=== Work task ===
Beginning at the line that contains "정밀성과 유연성을 제공합" and ending at the last line of the entries, write out each line exactly; include nothing outside that span.

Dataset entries
++++++

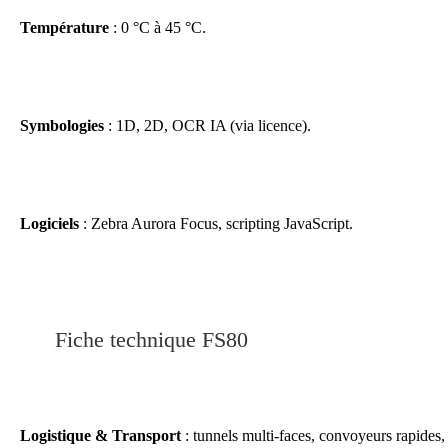
Température
: 0 °C à 45 °C.
Symbologies
: 1D, 2D, OCR IA (via licence).
Logiciels
: Zebra Aurora Focus, scripting JavaScript.
Fiche technique FS80
Logistique & Transport
: tunnels multi-faces, convoyeurs rapides, 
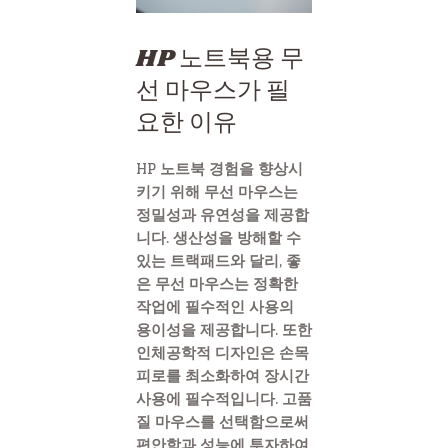
HP 노트북용 무
선 마우스가 필
요한 이유
HP 노트북 경험을 향상시
키기 위해 무선 마우스는
정밀성과 유연성을 제공합
니다. 생산성을 방해할 수
있는 트랙패드와 달리, 좋
은 무선 마우스는 정확한
작업에 필수적인 사용의
용이성을 제공합니다. 또한
인체공학적 디자인은 손목
피로를 최소화하여 장시간
사용에 필수적입니다. 고품
질 마우스를 선택함으로써
편안함과 성능에 투자하여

++++++

=== Result for this task ===
정밀성과 유연성을 제공합
니다. 생산성을 방해할 수
있는 트랙패드와 달리, 좋
은 무선 마우스는 정확한
작업에 필수적인 사용의
용이성을 제공합니다. 또한
인체공학적 디자인은 손목
피로를 최소화하여 장시간
사용에 필수적입니다. 고품
질 마우스를 선택함으로써
편안함과 성능에 투자하여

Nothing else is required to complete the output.